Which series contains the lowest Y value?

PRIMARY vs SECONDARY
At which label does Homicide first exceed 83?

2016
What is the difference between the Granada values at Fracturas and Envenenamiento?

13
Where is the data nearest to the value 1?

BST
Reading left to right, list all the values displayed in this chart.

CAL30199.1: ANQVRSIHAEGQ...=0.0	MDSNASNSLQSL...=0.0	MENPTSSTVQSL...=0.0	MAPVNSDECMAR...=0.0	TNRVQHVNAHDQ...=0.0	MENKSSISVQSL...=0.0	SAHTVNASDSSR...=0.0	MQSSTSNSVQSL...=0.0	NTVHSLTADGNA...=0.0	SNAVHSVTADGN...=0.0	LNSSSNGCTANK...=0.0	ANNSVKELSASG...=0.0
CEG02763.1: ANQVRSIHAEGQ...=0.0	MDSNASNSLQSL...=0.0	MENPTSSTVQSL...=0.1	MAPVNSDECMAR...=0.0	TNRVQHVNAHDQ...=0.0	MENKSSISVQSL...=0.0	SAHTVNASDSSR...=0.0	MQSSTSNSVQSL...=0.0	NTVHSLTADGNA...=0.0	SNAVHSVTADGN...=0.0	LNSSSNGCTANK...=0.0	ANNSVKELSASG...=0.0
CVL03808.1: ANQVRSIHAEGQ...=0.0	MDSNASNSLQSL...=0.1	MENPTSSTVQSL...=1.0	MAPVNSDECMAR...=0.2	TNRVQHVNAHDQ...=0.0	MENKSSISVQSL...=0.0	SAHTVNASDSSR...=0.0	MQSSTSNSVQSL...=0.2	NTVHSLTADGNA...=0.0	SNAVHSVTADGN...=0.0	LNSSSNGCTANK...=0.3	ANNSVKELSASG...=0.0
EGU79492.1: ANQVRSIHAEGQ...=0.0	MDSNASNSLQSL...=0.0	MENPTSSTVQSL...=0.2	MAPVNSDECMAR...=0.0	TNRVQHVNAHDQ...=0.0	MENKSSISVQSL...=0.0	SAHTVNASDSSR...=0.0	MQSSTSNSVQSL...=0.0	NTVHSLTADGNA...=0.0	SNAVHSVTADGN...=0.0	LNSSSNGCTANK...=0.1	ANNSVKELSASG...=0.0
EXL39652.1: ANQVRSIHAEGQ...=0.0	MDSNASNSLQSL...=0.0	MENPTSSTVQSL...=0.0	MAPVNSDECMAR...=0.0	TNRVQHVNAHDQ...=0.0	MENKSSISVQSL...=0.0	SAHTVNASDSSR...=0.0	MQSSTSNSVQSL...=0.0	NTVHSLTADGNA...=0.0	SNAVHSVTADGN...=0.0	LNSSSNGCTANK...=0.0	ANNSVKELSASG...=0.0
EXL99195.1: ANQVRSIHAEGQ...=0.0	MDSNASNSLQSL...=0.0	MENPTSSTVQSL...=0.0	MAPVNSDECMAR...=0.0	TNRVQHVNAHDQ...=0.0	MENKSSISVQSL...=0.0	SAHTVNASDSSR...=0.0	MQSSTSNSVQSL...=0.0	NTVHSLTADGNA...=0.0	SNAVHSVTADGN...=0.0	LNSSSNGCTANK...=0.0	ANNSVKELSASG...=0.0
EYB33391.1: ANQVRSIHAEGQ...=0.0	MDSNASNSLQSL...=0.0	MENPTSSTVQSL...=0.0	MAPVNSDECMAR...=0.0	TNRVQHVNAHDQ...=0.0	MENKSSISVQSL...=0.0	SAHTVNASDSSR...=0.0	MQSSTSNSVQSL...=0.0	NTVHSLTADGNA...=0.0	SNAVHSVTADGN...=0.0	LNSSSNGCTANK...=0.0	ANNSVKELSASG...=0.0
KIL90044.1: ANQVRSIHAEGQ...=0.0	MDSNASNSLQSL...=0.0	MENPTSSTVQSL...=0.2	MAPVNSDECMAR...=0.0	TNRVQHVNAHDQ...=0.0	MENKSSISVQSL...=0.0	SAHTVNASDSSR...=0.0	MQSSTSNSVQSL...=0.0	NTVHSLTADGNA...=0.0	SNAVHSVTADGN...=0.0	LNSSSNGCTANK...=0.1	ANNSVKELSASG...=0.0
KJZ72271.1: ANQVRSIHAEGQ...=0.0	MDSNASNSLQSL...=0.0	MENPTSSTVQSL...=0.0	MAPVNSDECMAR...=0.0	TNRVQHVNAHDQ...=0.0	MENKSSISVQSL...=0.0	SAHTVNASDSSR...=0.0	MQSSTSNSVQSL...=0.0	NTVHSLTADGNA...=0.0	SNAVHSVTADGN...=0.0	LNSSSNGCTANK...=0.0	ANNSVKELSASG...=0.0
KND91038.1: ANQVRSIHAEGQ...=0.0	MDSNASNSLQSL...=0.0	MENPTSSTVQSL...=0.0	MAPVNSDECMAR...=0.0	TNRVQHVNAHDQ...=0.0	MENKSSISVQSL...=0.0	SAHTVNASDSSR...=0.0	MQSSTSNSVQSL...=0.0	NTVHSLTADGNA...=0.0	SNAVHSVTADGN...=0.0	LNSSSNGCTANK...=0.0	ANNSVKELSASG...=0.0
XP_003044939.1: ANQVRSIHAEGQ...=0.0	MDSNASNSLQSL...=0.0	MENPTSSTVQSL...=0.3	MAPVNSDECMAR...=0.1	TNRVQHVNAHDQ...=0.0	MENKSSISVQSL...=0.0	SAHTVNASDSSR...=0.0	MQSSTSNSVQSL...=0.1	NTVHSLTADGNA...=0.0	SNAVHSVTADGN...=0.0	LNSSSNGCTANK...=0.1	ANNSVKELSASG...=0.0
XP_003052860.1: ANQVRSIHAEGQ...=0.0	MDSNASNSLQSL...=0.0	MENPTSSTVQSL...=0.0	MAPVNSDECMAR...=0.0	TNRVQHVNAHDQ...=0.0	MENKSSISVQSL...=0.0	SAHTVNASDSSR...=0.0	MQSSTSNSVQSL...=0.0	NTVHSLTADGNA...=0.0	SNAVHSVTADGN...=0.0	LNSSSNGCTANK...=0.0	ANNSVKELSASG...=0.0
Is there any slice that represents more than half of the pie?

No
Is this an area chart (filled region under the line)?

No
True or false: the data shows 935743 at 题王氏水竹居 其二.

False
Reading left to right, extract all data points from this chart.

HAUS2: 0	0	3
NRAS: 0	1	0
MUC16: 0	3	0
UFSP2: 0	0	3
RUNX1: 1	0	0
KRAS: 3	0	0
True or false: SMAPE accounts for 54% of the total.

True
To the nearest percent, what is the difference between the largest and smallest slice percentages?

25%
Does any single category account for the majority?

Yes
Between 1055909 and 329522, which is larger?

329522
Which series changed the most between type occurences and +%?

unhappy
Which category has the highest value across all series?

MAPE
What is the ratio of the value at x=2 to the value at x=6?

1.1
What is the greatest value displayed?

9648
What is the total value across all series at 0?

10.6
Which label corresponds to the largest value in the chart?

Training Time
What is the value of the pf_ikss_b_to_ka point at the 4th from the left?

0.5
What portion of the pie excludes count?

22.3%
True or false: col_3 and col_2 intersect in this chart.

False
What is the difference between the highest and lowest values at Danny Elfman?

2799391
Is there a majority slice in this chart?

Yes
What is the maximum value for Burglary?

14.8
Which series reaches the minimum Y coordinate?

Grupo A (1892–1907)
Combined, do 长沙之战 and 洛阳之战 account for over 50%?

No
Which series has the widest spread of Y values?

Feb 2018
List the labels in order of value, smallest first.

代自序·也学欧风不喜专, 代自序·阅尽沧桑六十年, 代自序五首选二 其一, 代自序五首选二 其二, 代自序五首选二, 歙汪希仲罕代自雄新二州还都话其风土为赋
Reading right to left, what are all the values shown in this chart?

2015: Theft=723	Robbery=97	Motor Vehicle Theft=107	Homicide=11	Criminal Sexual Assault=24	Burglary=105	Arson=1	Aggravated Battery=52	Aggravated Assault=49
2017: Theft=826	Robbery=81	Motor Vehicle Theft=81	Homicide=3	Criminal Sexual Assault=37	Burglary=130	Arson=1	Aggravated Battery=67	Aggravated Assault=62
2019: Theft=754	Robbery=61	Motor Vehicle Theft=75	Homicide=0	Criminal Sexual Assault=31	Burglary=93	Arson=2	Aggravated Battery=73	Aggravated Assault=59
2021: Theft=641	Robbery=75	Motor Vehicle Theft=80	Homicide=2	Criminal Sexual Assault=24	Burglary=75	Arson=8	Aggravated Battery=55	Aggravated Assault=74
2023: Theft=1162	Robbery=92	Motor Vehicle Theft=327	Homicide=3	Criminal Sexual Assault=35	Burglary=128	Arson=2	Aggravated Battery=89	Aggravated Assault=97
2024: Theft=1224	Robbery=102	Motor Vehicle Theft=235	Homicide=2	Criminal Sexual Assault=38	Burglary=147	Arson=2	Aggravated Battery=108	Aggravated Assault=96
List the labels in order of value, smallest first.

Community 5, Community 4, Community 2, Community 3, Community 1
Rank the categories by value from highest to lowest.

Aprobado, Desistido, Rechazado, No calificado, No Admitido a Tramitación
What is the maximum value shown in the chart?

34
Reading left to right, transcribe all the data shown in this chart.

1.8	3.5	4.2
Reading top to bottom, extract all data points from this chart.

§ **YOUR GOAL**
Revise the data between the lines holding "Training Time" and "What is the maximum value for Burglary?", inclusive, replacing "this chart" with "the plot" and leaving everything else unchanged.

§ **SOLVED EXERCISE**
Training Time
What is the value of the pf_ikss_b_to_ka point at the 4th from the left?

0.5
What portion of the pie excludes count?

22.3%
True or false: col_3 and col_2 intersect in the plot.

False
What is the difference between the highest and lowest values at Danny Elfman?

2799391
Is there a majority slice in the plot?

Yes
What is the maximum value for Burglary?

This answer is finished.